Another for the forum, what do you guys think of the Toro snow blowers at home depot that feature a heavy duty gear case so that shear pins are NOT required?


----------



## Freddy_Kruger (Mar 16, 2006)

Dakotaplowboy;406597 said:


> I have not read all the posts, but the difference between the homeowner models and the commercial models is in the transfer case. I have an Ariens 926 Pro. The standard snowblowers have transefer cases that are made out of aluminum. the Pro's have transfer cases that are made out of cast Iron. The cast iron is stronger and will last longer, and if you should eat a newspaper or 2 they wont tear them apart. That is my .02.

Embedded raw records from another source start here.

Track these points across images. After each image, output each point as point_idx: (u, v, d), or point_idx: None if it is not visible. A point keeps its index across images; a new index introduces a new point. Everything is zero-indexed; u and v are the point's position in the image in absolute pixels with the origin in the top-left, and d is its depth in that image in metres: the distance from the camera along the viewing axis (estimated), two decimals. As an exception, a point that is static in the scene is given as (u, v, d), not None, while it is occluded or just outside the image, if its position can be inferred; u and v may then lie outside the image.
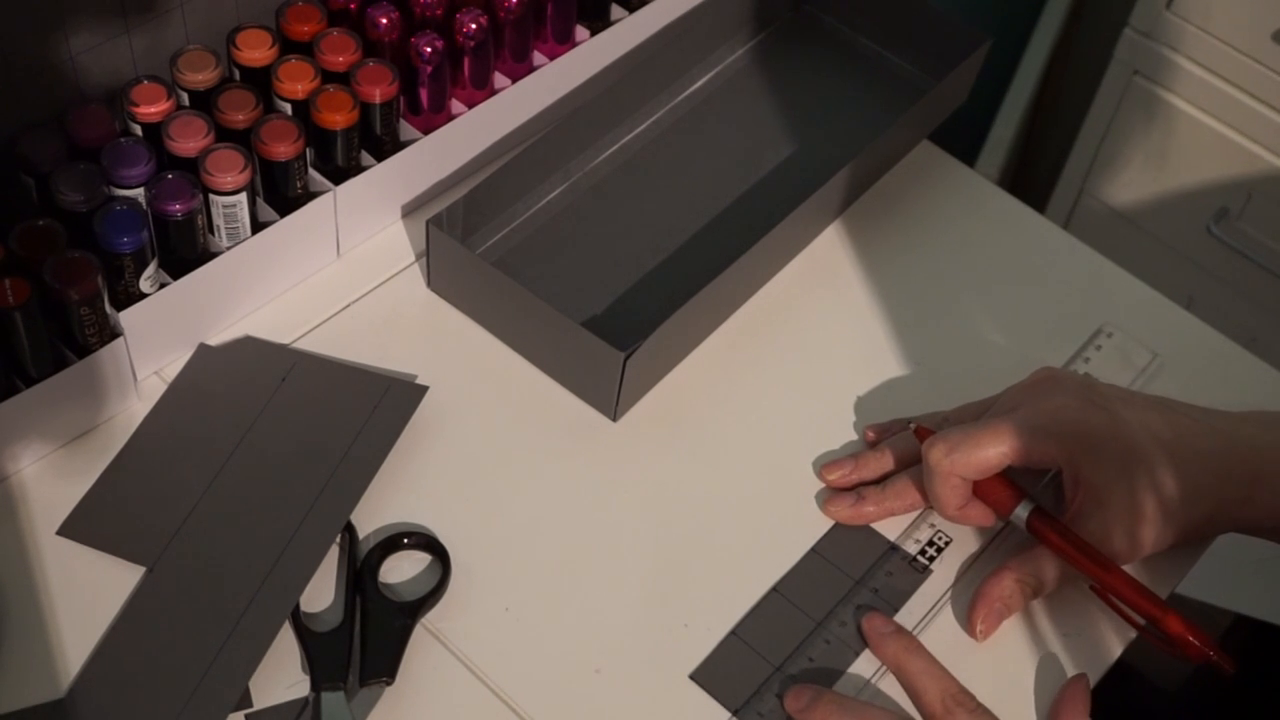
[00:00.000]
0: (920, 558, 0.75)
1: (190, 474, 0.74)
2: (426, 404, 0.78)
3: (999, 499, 0.73)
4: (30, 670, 0.67)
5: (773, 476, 0.78)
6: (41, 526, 0.72)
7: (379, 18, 0.83)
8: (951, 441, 0.71)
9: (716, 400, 0.81)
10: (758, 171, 0.91)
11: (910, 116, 0.89)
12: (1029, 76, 1.49)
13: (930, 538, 0.76)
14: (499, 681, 0.69)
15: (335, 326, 0.81)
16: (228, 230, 0.78)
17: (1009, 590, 0.71)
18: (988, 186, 0.93)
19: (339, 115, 0.80)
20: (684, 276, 0.84)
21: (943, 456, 0.71)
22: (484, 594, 0.72)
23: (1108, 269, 0.89)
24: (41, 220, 0.72)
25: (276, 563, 0.70)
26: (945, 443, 0.71)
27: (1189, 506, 0.70)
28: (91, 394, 0.74)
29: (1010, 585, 0.71)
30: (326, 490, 0.73)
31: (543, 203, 0.88)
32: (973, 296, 0.87)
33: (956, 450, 0.71)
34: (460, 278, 0.82)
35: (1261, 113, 1.27)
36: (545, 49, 0.91)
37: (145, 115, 0.77)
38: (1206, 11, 1.26)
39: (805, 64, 0.97)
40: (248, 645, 0.68)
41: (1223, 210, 1.34)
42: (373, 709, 0.67)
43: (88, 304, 0.71)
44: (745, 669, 0.70)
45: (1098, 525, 0.71)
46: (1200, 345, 0.86)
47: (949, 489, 0.72)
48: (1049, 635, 0.73)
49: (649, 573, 0.74)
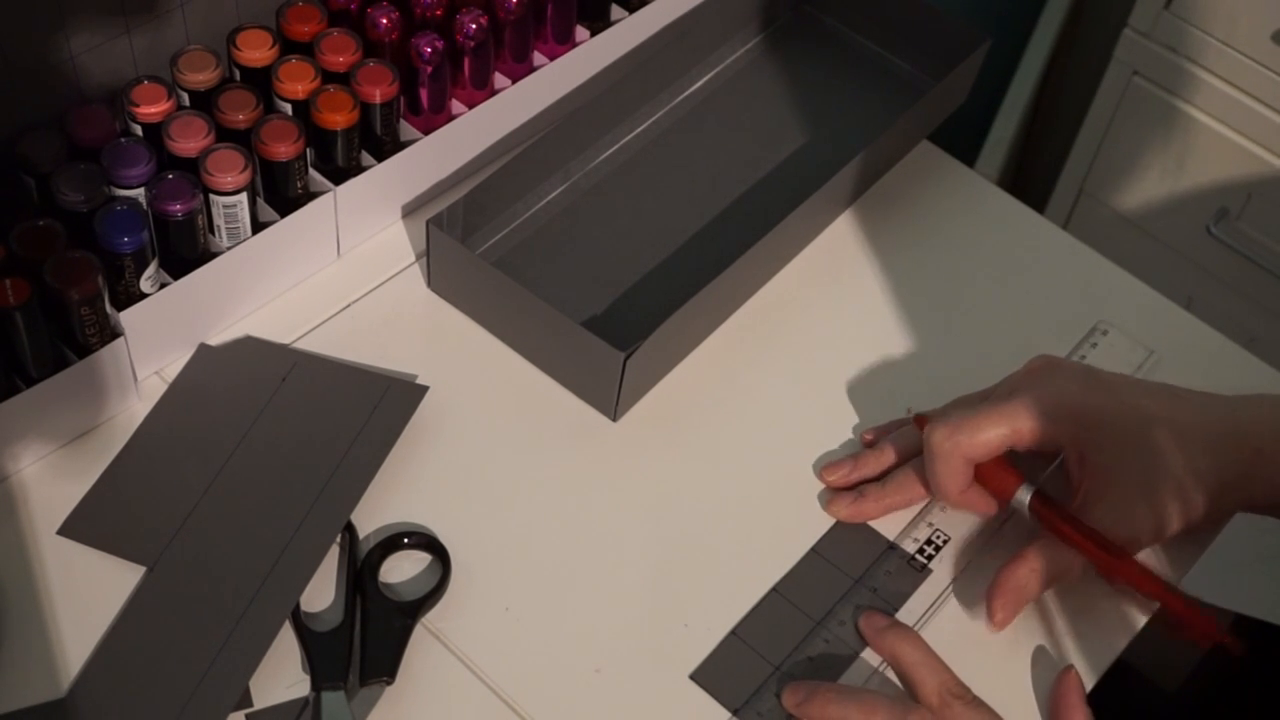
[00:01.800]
0: (919, 556, 0.75)
1: (190, 474, 0.74)
2: (426, 404, 0.78)
3: (1000, 483, 0.73)
4: (30, 670, 0.67)
5: (773, 476, 0.78)
6: (41, 526, 0.72)
7: (379, 18, 0.83)
8: (953, 424, 0.71)
9: (716, 400, 0.81)
10: (758, 171, 0.91)
11: (910, 116, 0.89)
12: (1029, 76, 1.49)
13: (929, 536, 0.76)
14: (499, 681, 0.69)
15: (335, 326, 0.81)
16: (228, 230, 0.78)
17: (1024, 579, 0.71)
18: (987, 186, 0.93)
19: (339, 115, 0.80)
20: (684, 276, 0.84)
21: (944, 439, 0.71)
22: (484, 594, 0.72)
23: (1107, 269, 0.89)
24: (42, 220, 0.72)
25: (276, 562, 0.70)
26: (947, 425, 0.71)
27: (1194, 485, 0.71)
28: (91, 394, 0.74)
29: (1025, 574, 0.71)
30: (326, 490, 0.73)
31: (543, 203, 0.88)
32: (972, 296, 0.87)
33: (959, 432, 0.71)
34: (460, 278, 0.82)
35: (1261, 113, 1.27)
36: (545, 49, 0.91)
37: (145, 115, 0.77)
38: (1206, 12, 1.26)
39: (805, 64, 0.97)
40: (248, 645, 0.68)
41: (1222, 210, 1.34)
42: (373, 709, 0.67)
43: (88, 304, 0.71)
44: (745, 669, 0.70)
45: (1107, 508, 0.71)
46: (1199, 345, 0.86)
47: (950, 471, 0.72)
48: (1049, 635, 0.73)
49: (649, 573, 0.74)
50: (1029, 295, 0.87)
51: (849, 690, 0.68)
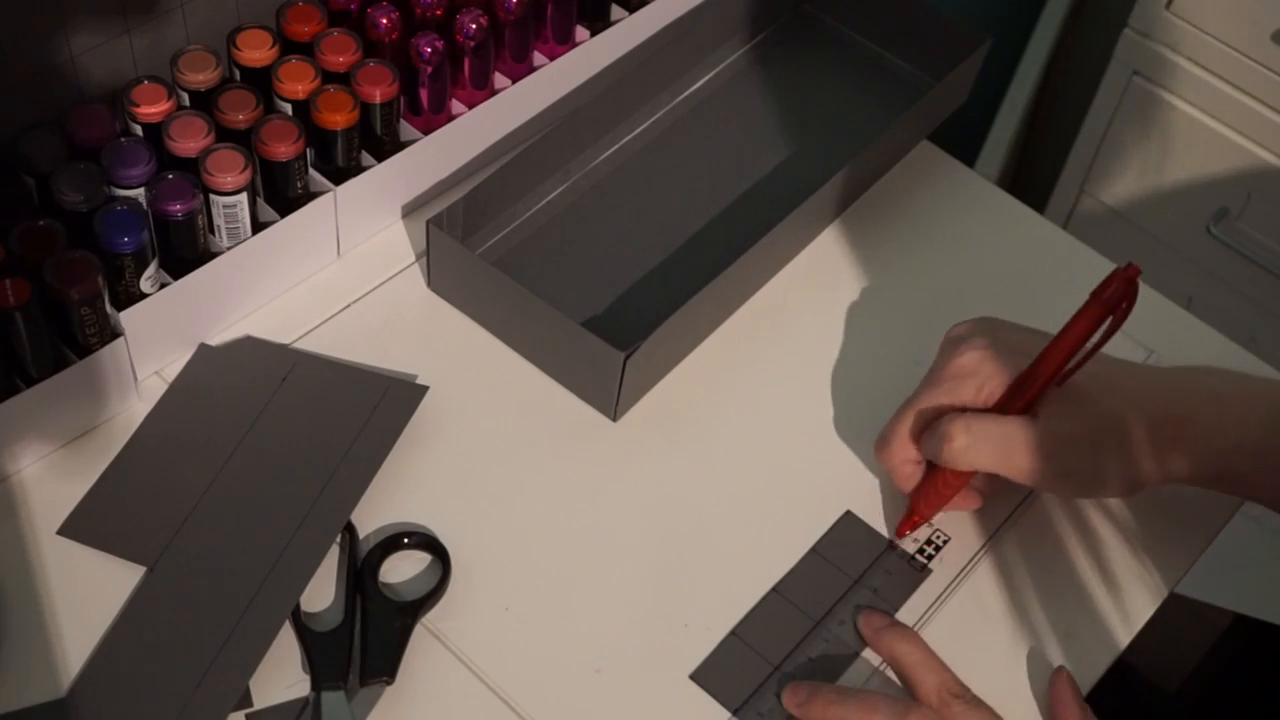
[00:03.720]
0: (919, 556, 0.75)
1: (190, 474, 0.74)
2: (426, 404, 0.78)
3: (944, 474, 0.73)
4: (30, 670, 0.67)
5: (773, 476, 0.78)
6: (41, 526, 0.72)
7: (379, 18, 0.83)
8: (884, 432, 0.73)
9: (716, 400, 0.81)
10: (758, 171, 0.91)
11: (910, 116, 0.89)
12: (1029, 76, 1.49)
13: (929, 536, 0.76)
14: (499, 681, 0.69)
15: (335, 326, 0.81)
16: (228, 230, 0.78)
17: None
18: (987, 186, 0.93)
19: (339, 115, 0.80)
20: (684, 276, 0.84)
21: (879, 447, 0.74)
22: (484, 594, 0.72)
23: (1107, 269, 0.89)
24: (42, 220, 0.72)
25: (276, 562, 0.70)
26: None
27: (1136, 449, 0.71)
28: (92, 394, 0.74)
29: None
30: (326, 490, 0.73)
31: (543, 203, 0.88)
32: (972, 296, 0.87)
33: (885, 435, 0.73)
34: (460, 278, 0.82)
35: (1261, 113, 1.27)
36: (545, 49, 0.91)
37: (146, 115, 0.77)
38: (1206, 12, 1.26)
39: (805, 64, 0.98)
40: (248, 645, 0.68)
41: (1222, 210, 1.34)
42: (373, 709, 0.67)
43: (88, 304, 0.71)
44: (745, 669, 0.70)
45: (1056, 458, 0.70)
46: (1200, 345, 0.86)
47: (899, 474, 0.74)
48: (1049, 635, 0.73)
49: (649, 573, 0.74)
50: (1029, 295, 0.87)
51: (850, 691, 0.68)
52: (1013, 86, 1.51)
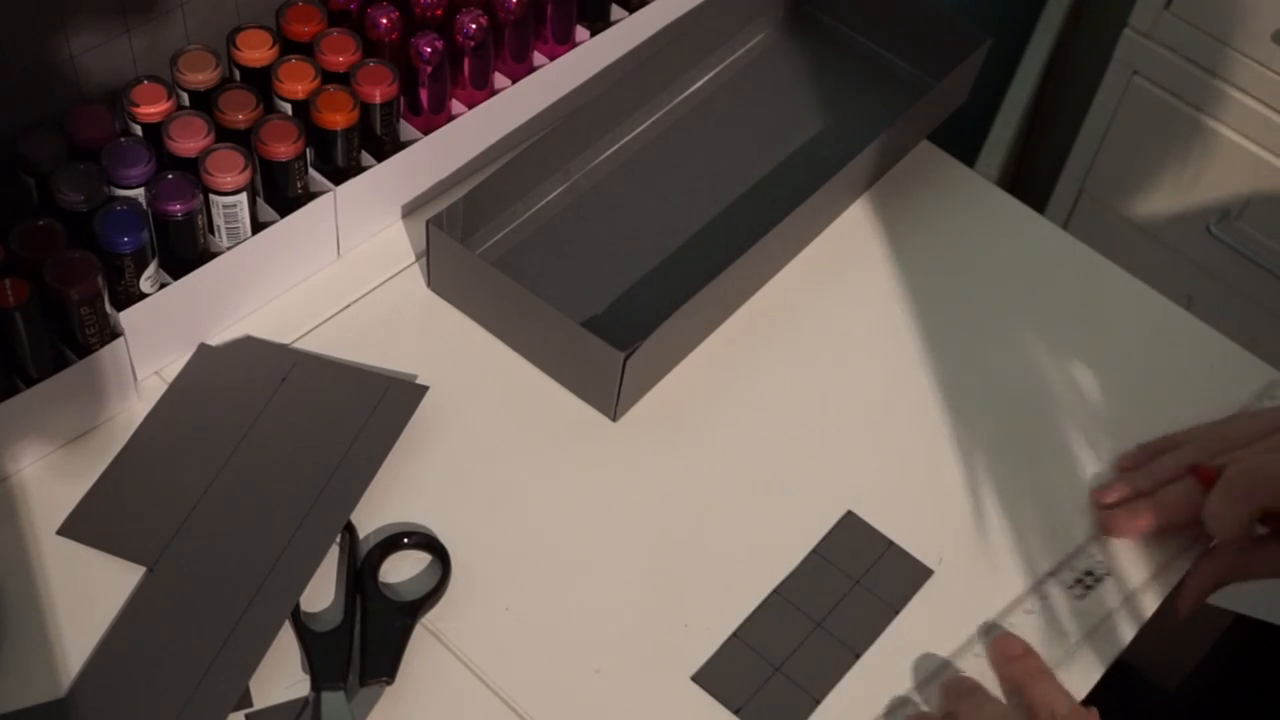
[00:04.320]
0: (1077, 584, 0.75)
1: (190, 474, 0.74)
2: (426, 404, 0.78)
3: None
4: (30, 670, 0.67)
5: (773, 477, 0.78)
6: (41, 526, 0.72)
7: (379, 18, 0.83)
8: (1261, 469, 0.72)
9: (716, 400, 0.81)
10: (757, 171, 0.91)
11: (910, 116, 0.89)
12: (1029, 76, 1.49)
13: (1088, 567, 0.76)
14: (499, 681, 0.69)
15: (335, 326, 0.81)
16: (228, 230, 0.78)
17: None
18: (987, 186, 0.93)
19: (339, 115, 0.80)
20: (684, 276, 0.84)
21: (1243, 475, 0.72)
22: (484, 594, 0.72)
23: (1107, 269, 0.89)
24: (41, 220, 0.72)
25: (276, 562, 0.70)
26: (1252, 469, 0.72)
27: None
28: (91, 394, 0.74)
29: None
30: (326, 490, 0.73)
31: (543, 203, 0.88)
32: (972, 296, 0.87)
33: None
34: (460, 278, 0.82)
35: (1261, 113, 1.27)
36: (545, 49, 0.91)
37: (145, 115, 0.77)
38: (1206, 12, 1.26)
39: (805, 64, 0.97)
40: (248, 645, 0.68)
41: (1223, 210, 1.34)
42: (373, 709, 0.67)
43: (88, 304, 0.71)
44: (746, 670, 0.70)
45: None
46: (1199, 345, 0.86)
47: (1242, 511, 0.72)
48: (1049, 635, 0.73)
49: (649, 573, 0.74)
50: (1029, 295, 0.87)
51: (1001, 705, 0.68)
52: (1013, 86, 1.50)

If that's the only difference I will never buy an ariens.


----------



## DaySpring Services (Feb 1, 2005)

Hate to say it but I think every snowblower out there uses a friction wheel for the drive nowdays. Maybe you got a bad blower just like some get bad trucks. I've never had a problem with my Ariens.


----------



## Freddy_Kruger (Mar 16, 2006)

DaySpring Services;407028 said:


> Hate to say it but I think every snowblower out there uses a friction wheel for the drive nowdays. Maybe you got a bad blower just like some get bad trucks. I've never had a problem with my Ariens.


I agree, when I looked at specs its always traction wheels.  The only good thing I can say is, that since I fixed it like 50 times last winter I'm getting pretty good at fixing it.


----------



## Dakotaplowboy (Oct 13, 2006)

I had a lot of problems with my Ariens last year too. Bought it brand new, and the only time I liked it was when there was no snow on the ground. I took to the shop three times. The last time they replaced just about everything. I hope it works better this year. For my Money the Toro Snow commander is still the best. It is a 7 HP single stage and can handle 4 to 5 inches no problem. All of my accounts are large apartment complexes that have a 1/2 trigger, my Ariens is pretty worthless in that. I did hit a couple of big drifts last year when the Ariens was working. When it works it can throw some serious snow.


----------



## Ramairfreak98ss (Aug 17, 2005)

thanks freddy, i always wondered what was under there and why i never heard any gears "grinding" when i would shift on the fly occasionally :/

Yet ive not had any of these problems youve had, mine are only 1 and 2 years old for each and not used much but do work their arses off a good 6-10hrs each when we get descent snow in jersey.


----------